EXTRACT TO READ ::
◆ ◆ ◆

Rural Indiana presents both a challenge and an opportunity. Students in areas like southern Indiana’s Ohio Valley region or the north-central counties may find fewer formal pediatric specialty sites, but family medicine and community health clinics that see significant pediatric volume can provide quality primary care PNP training and represent exactly the environments where PNP graduates are most needed.

Accreditation and Certification: Non-Negotiables

Before committing to any program, verify two things:

Program accreditation must come from either the Commission on Collegiate Nursing Education (CCNE) or the Accreditation Commission for Education in Nursing (ACEN). Indiana’s Board of Nursing requires graduation from an accredited program for APRN licensure. Programs without this accreditation, regardless of how they’re marketed, put your licensure eligibility at risk.

Certification exam alignment matters for your specialty track:

  • PNP-PC certification: Offered by PNCB (Certified Pediatric Nurse Practitioner–Primary Care) and ANCC
  • PNP-AC certification: Offered by PNCB (Certified Pediatric Nurse Practitioner–Acute Care)

Confirm that your program explicitly prepares you for the exam aligned with your intended practice track.

Where Indiana PNP Graduates Work and What They Earn

Indiana’s PNP job market is anchored by its major pediatric health systems but extends well into community and outpatient care. Key employers include:

  • IU Health – Indiana’s largest health system with extensive pediatric services statewide
  • Ascension Indiana – Peyton Manning Children’s and regional facilities
  • Parkview Health (northeast Indiana)
  • Community Health Network (Indianapolis metro)
  • Indiana Department of Child Services – health and developmental screening roles
  • School districts and charter school networks – particularly in urban Indianapolis and Lake County
  • Private pediatric and family medicine practices across suburban and rural markets

Nurse practitioners in Indiana earn a median annual salary in the range of $105,000–$115,000, with pediatric specialty and acute care settings typically toward the higher end. Rural and underserved areas increasingly offer loan repayment incentives and signing bonuses to attract PNPs; Indiana’s rural health shortage designations cover significant portions of the state’s geography.

◆ ◆ ◆

DATASET ENTRIES ::
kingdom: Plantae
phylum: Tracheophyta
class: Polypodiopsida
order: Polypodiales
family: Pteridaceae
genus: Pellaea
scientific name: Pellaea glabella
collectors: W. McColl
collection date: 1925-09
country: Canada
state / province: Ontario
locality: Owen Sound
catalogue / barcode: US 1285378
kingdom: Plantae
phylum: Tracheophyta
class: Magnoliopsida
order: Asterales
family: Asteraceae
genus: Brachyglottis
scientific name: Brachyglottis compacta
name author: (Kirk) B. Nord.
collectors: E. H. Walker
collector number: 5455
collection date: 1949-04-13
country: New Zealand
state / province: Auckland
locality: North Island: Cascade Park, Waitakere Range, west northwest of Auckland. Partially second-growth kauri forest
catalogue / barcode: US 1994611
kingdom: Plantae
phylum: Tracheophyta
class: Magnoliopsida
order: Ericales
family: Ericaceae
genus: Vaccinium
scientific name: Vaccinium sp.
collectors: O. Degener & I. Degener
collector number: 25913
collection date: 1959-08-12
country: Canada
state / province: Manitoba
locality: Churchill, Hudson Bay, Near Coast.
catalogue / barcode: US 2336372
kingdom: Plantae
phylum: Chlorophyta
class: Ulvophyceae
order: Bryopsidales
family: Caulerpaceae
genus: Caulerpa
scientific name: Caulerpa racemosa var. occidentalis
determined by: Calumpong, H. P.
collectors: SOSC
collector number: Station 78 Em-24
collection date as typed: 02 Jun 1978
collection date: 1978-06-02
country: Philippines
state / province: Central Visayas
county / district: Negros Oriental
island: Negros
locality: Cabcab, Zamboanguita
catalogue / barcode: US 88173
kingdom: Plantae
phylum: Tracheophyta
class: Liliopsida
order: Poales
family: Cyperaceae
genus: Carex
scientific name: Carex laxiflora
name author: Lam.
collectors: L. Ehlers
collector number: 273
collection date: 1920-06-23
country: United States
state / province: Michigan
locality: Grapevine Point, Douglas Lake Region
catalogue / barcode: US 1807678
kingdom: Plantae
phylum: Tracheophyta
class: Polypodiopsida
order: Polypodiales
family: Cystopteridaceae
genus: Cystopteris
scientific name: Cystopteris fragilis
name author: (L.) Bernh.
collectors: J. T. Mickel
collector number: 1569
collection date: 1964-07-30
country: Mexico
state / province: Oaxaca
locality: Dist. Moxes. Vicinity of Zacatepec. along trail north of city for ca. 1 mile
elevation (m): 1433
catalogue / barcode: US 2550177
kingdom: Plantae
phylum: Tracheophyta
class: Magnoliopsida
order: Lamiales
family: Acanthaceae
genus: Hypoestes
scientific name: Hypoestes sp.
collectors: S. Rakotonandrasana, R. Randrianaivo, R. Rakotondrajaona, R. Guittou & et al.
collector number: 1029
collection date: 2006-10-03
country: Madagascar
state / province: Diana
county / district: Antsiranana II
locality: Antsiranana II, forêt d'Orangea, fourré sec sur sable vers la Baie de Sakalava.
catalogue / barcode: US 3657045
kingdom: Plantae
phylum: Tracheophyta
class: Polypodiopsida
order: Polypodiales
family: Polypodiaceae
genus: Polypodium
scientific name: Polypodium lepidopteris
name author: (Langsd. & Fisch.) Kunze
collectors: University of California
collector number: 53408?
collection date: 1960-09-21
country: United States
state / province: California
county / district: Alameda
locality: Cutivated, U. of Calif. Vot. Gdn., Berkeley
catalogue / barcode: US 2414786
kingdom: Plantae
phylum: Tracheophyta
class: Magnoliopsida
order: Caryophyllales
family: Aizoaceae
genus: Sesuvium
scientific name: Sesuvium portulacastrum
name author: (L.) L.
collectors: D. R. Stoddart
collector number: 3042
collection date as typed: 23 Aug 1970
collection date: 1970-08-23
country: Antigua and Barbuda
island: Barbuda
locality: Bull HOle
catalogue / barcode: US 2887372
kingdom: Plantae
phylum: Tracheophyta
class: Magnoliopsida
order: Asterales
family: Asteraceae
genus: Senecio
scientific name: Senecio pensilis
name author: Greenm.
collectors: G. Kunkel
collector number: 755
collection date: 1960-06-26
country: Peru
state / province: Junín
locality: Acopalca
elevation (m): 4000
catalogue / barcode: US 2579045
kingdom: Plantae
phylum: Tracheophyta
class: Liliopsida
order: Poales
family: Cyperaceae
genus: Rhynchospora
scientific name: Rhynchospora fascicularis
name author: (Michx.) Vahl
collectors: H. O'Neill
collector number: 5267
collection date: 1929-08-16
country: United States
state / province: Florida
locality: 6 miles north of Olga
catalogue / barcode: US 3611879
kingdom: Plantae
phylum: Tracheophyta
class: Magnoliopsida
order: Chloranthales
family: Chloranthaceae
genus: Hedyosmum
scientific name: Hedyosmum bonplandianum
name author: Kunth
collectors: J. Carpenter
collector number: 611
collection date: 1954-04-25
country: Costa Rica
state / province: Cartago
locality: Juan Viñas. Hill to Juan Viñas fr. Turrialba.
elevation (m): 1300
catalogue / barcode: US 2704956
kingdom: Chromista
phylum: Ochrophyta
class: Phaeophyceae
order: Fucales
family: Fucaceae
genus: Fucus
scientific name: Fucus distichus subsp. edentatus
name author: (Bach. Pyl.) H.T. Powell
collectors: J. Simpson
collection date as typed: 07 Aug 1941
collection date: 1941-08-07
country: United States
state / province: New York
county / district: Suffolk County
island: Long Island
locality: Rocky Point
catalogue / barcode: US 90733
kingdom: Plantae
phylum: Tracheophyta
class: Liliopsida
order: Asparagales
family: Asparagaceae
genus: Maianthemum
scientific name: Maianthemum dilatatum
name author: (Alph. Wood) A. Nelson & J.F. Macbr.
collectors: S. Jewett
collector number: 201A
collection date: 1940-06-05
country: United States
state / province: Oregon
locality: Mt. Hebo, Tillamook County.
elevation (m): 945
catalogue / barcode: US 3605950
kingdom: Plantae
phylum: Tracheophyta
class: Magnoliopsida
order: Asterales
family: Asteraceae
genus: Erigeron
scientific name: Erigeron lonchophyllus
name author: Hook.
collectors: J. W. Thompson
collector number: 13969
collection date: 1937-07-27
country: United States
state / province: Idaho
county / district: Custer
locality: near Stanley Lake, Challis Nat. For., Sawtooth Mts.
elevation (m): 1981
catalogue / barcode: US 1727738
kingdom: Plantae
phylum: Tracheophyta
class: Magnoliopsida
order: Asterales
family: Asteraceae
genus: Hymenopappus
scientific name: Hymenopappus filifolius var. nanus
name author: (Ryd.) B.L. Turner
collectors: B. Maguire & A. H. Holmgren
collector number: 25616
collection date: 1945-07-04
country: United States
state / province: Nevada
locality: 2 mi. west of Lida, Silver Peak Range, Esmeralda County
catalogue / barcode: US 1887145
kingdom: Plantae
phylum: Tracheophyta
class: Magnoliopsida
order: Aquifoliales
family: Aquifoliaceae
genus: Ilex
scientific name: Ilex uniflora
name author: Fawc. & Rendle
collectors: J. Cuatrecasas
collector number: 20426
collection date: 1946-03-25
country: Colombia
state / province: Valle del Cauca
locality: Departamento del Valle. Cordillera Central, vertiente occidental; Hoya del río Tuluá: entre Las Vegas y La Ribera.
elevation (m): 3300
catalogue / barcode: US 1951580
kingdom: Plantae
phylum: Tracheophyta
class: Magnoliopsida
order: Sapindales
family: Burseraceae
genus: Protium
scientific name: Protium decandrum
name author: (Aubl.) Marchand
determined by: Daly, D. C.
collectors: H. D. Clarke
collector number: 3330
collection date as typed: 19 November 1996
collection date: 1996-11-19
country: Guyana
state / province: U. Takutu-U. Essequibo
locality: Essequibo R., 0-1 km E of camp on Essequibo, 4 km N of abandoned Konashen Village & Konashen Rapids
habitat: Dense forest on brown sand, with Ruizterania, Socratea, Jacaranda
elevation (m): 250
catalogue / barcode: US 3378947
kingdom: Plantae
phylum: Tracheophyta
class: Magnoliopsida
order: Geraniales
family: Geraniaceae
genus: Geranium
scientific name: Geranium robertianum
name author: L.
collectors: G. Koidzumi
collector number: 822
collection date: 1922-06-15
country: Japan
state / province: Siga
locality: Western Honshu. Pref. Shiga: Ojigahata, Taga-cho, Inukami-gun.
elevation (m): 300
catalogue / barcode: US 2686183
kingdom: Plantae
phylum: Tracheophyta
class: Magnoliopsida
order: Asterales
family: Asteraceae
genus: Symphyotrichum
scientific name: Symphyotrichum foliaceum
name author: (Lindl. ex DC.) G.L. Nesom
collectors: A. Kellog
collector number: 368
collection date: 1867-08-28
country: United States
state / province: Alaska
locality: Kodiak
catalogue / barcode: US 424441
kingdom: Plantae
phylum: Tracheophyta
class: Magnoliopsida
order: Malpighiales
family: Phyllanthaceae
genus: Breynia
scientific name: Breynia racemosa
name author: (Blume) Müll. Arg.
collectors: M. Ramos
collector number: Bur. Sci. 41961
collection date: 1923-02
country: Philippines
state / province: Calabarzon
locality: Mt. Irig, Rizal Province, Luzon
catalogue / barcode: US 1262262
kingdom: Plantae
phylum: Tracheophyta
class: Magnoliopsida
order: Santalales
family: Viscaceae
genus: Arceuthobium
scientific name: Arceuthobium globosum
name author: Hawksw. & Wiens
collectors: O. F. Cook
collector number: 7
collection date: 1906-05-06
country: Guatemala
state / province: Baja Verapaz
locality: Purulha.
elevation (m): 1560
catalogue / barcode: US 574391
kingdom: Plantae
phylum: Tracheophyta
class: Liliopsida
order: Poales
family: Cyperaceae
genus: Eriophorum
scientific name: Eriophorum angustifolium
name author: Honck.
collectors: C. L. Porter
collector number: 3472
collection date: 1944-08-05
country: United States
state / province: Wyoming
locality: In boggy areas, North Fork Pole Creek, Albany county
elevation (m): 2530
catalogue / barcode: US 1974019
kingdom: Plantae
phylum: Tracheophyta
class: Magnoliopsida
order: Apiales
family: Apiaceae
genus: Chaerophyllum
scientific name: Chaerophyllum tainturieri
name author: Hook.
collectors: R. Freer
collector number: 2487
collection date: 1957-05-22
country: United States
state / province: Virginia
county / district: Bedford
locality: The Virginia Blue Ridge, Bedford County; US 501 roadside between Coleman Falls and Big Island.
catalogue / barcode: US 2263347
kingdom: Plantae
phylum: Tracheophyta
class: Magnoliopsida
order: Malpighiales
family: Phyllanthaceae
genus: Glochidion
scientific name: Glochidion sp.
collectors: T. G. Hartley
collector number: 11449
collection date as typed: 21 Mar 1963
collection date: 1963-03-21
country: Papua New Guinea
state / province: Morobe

◆ ◆ ◆

WHAT IS REQUIRED ::
Write out the passage on Indiana pediatric nurse practitioner training word for word, from "Certification exam alignment" to "Nurse Practitioner–Acute Care)". You can set the entries aside, since nothing here depends on them.

WRITTEN RESPONSE ::
Certification exam alignment matters for your specialty track:

  • PNP-PC certification: Offered by PNCB (Certified Pediatric Nurse Practitioner–Primary Care) and ANCC
  • PNP-AC certification: Offered by PNCB (Certified Pediatric Nurse Practitioner–Acute Care)